Identifying mushrooms can be difficult; individuals of the same species will vary with age and the weather, but a key makes the task a lot easier, far better than flicking though the pictures looking for one that looks right. Give them a go. We teach using keys on our courses and attendees soon get the hang of them, identifying many examples we find.

If you followed a key you would have worked out the the mushrooms shown in the observation and examination sections of this post is a Parasol Mushroom (Macrolepiota procera). MycoKey gives a number of possibilities and ranks how well they fit. You can then “drill-down” to read more about each suggestion.

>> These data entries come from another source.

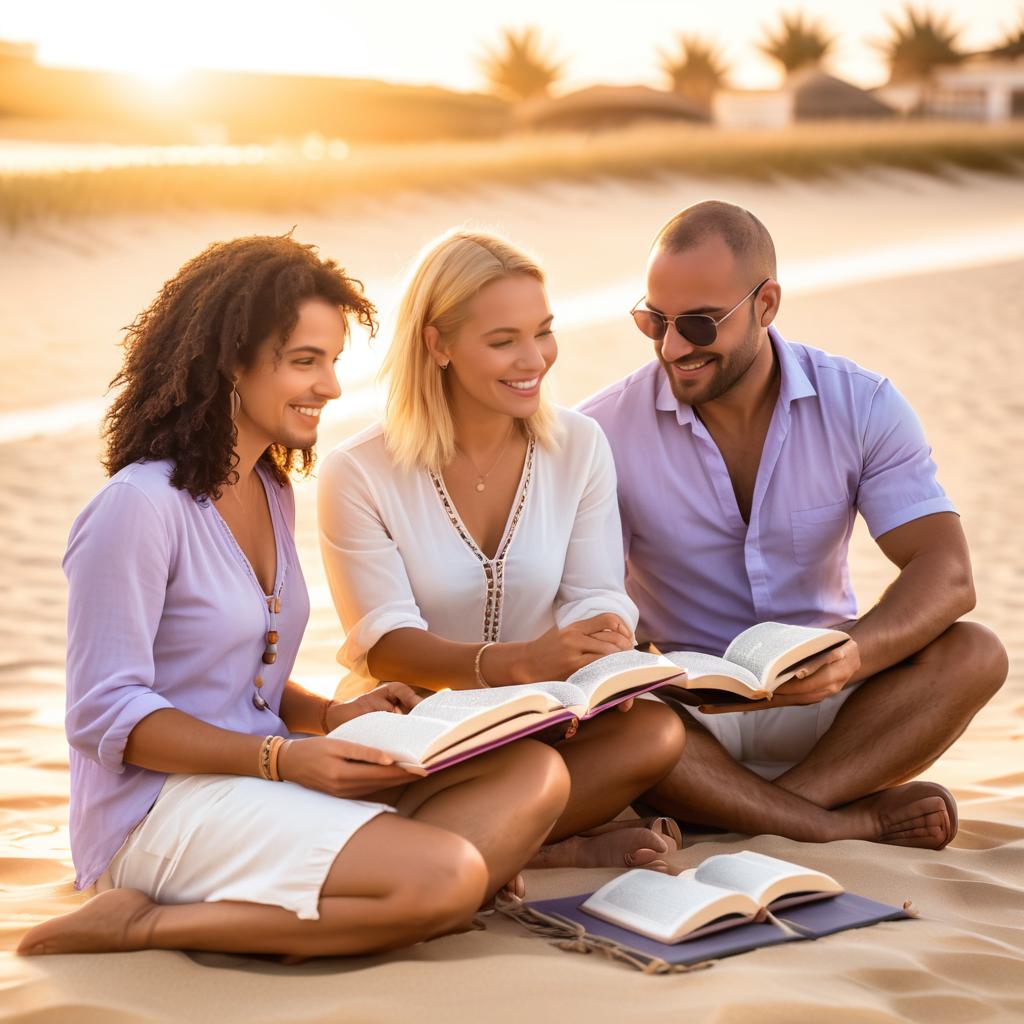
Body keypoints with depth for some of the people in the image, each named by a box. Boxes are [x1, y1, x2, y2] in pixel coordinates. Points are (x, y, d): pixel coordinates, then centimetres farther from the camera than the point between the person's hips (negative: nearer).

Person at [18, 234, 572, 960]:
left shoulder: (271, 492, 15)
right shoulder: (141, 505, -13)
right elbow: (105, 714, -15)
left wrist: (334, 716, 1)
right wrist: (283, 758, -22)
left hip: (268, 780, 9)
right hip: (161, 805, -9)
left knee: (536, 775, -10)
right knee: (450, 876, -27)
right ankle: (145, 923, -15)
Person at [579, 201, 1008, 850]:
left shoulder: (862, 406, -5)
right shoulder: (604, 431, -8)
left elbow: (948, 575, -14)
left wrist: (856, 652, -36)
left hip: (821, 706, 2)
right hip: (684, 716, -1)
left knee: (974, 656, -25)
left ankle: (729, 815, -30)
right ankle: (849, 823, -26)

Parasol Mushroom in MycoKey
Parasol Mushroom in MycoKey


d. Check the answer

Check the species that the key has led you to in as many books as you can. Use the pictures and the descriptions. Is every detail correct? Make sure that the descriptions, seasons, preferred habitats and the photographs all agree with each other. If it says only found in the Spring and it is Autumn, you are wrong. Similarly, if it says only found with Oak and you are in an area of just Pine trees, again you are wrong. They may mention “lookalike” species which are worth checking. An Internet search may help in finding more pictures – though there is no guarantee that any picture online is correctly labelled – I am aware of serious errors on reputable web sites!

If the answer given by your key is not like the mushroom your are trying to identify, revisit your key answers in particular any subjective answers like “small”, “bendy” or “sticky”.

One of my “go to” web sites for checking fungi identifications is First Nature. If you look at the entry there for Parasol Mushroom you can check the details of our identification.